GC memory requirements are too pessimistic with the copying collector when using a lot of compact/large/pinned objects
Summary
I think the logic that decides how much memory we need at the end of a GC in rts/sm/GC.c
is too pessimistic.
It assumes that all live data is copyable and therefore needs a 2x overhead. But even when using the copying collector, we have things on the heap that don't get moved, eg, compact, large and pinned blocks.
Current behaviour
Currently we calculate the memory requirement by scaling the live block size by a factor that is influenced by the RTS's F
and Fd
flags and the garbage collector type. If we are using the copying collector then the baseline is 2, and for the non-moving or compacting collector we have 1.2.
This means that if say we have a heap that consists of 1GB of normal data and 4GB of compact/large objects, then we'd need at least (1 + 4) * (2 + F)

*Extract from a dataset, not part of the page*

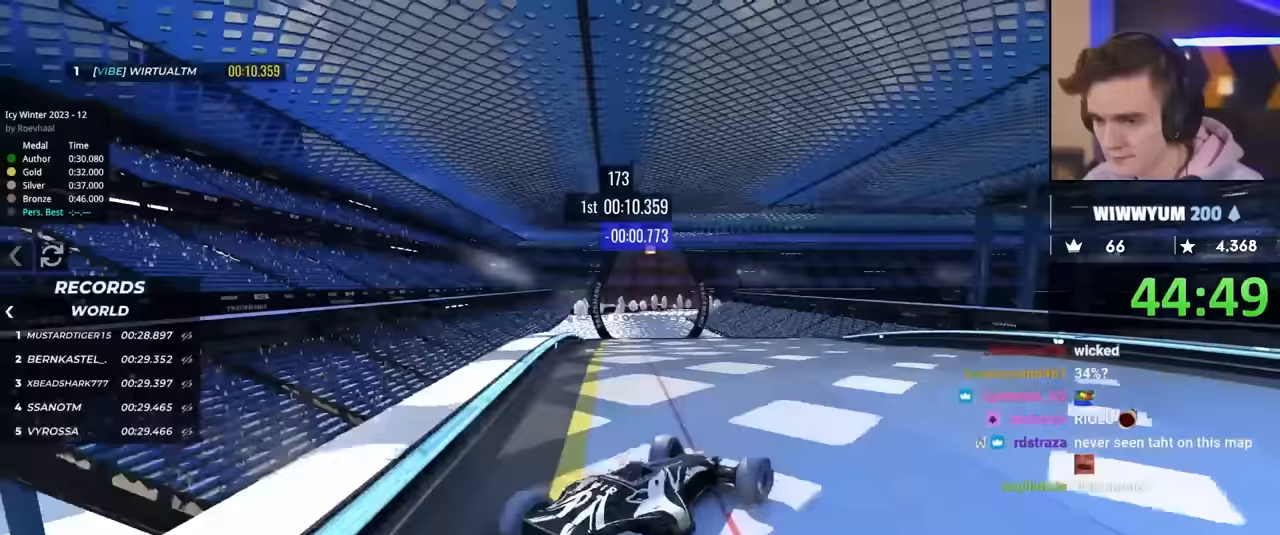
{"keys": ["brake", "left"], "events": [[33, "left", "up"], [217, "right", "down"], [367, "right", "up"], [417, "brake", "down"], [417, "left", "down"]]}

GB memory. Yet, the 2x overhead should only apply to the data that can be copied, so really we should be able to get away with (1 * 2 + 4 * 1.2) * F
.
Most Haskell applications won't suffer from this as the percentage of the heap taken up by large/compact objects is probably quite small, but especially if you are using compact objects heavily it's quite likely that they'd make up a large part of your heap.
Suggested behaviour
Irrespective of the collector in use, split the heap into moving and non-moving parts and apply the appropriate factor for each, ie, 2x for the moving part, and 1.2x for the non-moving part (though maybe this could go lower? not sure why we are using this precise number). This wouldn't change anything for the non-moving gc as the moving part of the heap would always be empty.